Most of these substorm-related DEHs were observed near and outside the geosynchronous orbit [Cohen et al., 2019, Liu et al., 2019, Shukhtina et al., 1996]. DEHs were also observed in the region of L > 5 inside the geosynchronous orbit by the Arase satellite [Miyoshi et al., 2018]. However, there has been very limited discussion of these DEHs since the statistics cover only quiet conditions and a small number of events, and this electron dropout is not yet fully understood.

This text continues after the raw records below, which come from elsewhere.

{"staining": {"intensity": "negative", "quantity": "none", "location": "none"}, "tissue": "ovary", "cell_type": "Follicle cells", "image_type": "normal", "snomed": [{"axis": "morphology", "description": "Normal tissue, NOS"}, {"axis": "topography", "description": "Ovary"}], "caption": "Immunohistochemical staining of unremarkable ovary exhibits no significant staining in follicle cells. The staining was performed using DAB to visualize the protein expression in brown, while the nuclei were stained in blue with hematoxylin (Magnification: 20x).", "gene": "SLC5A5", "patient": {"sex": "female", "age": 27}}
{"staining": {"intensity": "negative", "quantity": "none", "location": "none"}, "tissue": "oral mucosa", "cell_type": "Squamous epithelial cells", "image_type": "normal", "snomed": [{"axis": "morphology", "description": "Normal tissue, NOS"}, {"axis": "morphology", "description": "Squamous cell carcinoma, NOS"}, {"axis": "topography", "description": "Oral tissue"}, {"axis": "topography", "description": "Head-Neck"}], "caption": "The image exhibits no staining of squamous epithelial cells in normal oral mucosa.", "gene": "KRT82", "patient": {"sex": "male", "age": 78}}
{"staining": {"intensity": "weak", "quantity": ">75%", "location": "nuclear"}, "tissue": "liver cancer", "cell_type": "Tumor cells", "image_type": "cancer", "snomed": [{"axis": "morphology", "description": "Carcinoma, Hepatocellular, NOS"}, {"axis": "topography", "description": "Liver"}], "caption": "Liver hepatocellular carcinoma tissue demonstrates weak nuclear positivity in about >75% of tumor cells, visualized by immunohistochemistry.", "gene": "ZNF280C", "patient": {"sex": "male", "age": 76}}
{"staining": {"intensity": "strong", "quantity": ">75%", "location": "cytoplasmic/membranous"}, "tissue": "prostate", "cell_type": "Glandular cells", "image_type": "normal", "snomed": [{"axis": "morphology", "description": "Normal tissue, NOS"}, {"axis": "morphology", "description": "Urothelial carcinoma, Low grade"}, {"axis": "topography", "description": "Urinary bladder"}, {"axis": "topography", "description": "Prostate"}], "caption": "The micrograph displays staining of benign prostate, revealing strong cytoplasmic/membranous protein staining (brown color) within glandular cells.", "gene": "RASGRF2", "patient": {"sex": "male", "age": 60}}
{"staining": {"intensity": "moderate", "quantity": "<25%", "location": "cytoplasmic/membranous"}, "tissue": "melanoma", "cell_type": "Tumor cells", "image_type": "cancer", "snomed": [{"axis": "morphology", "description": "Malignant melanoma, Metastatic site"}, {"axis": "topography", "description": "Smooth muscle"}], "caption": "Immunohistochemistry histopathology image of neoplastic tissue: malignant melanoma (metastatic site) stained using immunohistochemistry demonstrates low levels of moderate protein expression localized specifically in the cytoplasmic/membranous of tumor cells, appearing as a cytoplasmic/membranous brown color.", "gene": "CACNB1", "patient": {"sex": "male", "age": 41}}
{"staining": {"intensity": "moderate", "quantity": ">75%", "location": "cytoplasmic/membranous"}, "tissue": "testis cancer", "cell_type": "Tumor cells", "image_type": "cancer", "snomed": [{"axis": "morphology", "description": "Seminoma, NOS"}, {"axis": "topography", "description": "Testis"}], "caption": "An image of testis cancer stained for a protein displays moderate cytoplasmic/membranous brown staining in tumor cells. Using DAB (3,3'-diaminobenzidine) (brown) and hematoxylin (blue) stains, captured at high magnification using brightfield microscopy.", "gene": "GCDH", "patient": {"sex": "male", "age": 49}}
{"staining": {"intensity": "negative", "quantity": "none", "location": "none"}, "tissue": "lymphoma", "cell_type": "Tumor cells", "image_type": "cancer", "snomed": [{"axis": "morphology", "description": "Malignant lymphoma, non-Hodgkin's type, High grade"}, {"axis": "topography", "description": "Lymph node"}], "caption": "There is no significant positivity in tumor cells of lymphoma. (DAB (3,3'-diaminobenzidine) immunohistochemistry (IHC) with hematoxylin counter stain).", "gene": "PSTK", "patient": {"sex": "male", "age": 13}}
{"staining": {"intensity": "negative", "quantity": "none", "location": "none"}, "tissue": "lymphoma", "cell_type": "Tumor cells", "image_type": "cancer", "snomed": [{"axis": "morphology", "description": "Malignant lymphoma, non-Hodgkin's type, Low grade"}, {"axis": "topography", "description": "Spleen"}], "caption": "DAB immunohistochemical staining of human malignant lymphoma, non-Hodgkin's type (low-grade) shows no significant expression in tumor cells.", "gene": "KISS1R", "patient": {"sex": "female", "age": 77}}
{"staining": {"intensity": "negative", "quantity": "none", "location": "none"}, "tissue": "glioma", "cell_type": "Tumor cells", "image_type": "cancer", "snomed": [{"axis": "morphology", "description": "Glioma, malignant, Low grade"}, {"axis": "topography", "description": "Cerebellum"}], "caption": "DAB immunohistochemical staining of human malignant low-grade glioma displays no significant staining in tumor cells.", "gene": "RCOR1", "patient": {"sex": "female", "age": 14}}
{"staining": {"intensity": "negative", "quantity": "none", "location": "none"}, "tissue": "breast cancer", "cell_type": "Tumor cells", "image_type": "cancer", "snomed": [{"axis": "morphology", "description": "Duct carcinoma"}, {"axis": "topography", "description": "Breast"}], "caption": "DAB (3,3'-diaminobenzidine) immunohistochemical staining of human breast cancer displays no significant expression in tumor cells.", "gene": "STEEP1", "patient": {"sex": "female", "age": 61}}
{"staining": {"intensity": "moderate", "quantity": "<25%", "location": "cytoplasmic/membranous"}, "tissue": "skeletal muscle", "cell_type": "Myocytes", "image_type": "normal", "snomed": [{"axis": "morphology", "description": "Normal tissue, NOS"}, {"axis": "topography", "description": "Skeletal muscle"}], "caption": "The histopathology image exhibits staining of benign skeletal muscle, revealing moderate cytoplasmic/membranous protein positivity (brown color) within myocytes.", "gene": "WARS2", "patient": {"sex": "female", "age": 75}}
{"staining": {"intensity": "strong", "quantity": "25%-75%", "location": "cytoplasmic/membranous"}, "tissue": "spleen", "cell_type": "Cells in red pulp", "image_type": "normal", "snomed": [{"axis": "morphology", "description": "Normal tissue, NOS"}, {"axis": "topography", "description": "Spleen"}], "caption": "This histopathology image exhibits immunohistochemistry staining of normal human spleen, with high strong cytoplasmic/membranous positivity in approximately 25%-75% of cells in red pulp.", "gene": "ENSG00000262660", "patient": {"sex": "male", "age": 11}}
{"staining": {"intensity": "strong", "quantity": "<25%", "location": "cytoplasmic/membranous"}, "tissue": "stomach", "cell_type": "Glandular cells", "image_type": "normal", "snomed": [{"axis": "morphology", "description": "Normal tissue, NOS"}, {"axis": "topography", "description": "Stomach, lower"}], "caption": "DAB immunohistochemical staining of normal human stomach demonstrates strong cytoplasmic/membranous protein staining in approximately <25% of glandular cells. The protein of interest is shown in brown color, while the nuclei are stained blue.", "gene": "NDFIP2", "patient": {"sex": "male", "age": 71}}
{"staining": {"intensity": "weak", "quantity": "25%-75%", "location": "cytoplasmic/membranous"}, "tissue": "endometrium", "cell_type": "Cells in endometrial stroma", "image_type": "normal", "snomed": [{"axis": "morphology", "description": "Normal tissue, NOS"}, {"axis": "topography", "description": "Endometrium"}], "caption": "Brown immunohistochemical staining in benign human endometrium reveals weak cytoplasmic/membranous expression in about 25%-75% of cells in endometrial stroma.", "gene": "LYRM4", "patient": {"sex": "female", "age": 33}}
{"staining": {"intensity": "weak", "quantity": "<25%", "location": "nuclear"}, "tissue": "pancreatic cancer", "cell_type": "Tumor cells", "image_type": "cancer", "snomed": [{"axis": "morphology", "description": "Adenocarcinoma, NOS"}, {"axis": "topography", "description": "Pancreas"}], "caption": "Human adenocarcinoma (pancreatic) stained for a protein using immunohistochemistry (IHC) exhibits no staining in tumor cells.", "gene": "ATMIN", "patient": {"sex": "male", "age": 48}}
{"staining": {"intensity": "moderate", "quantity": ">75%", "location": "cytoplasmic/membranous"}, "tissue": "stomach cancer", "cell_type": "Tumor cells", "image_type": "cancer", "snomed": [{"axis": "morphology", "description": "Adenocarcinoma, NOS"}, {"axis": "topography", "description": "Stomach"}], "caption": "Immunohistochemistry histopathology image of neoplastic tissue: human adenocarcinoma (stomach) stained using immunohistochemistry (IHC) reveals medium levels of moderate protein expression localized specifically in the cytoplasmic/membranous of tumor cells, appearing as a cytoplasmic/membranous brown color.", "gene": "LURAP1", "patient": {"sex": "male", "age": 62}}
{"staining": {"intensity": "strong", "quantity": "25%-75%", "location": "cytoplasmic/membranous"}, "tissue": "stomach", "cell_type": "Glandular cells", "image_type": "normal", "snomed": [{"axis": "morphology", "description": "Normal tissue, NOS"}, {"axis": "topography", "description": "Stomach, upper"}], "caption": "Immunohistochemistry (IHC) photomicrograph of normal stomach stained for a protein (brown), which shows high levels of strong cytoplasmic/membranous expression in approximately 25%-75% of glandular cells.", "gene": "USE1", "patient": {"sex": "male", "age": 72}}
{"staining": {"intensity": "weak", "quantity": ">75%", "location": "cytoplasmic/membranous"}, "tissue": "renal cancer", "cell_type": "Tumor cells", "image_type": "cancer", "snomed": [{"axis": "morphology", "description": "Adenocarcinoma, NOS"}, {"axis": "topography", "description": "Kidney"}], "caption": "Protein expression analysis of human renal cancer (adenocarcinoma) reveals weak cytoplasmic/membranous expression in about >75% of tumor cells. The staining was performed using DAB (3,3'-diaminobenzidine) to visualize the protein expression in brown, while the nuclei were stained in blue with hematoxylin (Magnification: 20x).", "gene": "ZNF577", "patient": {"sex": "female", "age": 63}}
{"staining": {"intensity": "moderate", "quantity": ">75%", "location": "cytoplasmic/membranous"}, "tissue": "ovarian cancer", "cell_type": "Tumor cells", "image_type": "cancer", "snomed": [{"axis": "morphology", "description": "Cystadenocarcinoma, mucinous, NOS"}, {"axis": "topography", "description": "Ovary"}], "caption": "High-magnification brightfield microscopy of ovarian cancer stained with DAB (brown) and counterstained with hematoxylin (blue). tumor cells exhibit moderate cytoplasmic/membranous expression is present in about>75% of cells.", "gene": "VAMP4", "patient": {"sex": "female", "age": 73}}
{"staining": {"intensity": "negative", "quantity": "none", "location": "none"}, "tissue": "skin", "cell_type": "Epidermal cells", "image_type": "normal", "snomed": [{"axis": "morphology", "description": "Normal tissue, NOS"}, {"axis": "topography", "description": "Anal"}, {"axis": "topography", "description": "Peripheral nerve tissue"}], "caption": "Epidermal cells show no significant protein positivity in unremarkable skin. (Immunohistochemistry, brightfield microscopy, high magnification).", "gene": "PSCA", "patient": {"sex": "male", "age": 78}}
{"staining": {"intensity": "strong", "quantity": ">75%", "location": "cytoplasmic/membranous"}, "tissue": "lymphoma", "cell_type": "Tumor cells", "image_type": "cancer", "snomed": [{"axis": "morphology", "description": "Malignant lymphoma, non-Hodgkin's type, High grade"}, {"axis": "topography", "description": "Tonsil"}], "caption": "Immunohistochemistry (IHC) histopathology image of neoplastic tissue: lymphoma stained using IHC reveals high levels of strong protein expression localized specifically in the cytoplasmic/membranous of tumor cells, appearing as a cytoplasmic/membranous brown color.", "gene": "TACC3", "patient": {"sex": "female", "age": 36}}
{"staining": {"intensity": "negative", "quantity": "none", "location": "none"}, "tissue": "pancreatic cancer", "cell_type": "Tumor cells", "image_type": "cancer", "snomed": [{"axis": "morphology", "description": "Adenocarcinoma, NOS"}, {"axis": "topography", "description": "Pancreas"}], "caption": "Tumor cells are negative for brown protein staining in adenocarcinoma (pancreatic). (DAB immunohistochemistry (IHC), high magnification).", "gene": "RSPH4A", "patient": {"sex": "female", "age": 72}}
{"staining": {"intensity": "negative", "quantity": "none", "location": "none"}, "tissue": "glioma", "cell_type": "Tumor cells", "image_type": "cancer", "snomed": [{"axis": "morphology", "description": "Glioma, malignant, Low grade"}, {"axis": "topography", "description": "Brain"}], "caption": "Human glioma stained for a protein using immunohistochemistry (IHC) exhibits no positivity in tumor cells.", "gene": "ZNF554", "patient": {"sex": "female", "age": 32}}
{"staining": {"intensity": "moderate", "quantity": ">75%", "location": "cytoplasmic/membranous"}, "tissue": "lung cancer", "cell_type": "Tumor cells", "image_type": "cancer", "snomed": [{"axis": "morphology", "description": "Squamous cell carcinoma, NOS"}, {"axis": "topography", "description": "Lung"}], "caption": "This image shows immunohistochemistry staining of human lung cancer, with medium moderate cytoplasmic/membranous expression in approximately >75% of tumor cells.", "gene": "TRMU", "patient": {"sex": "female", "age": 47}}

To investigate the characteristics of DEH, we conducted a statistical study by analyzing data obtained by the HEP and MEP-e instruments onboard the Arase satellite. We selected the DEH events that were observed simultaneously with the injection by inspecting the data during the periods when Arase observed the night side to the dawn side of the magnetosphere from 2017 to 2019. The resultant DEH events were mainly observed in the pre-midnight sector to the dawn side. We estimated the drift trajectories of electrons corresponding to energy-dispersed DEHs to identify their source region. The source region of DEHs extends over 3-4 hours around local magnetic midnight, which distribution is similar to that of the injections simultaneously observed. This result is consistent with the model presented by Sergeev et al. [1992].
On the other hand, there are some events in which the source sectors of DEH and injection are different, even though they were observed simultaneously. The existence of such events suggests that DEHs may not be explained by a simple model assuming a single source region.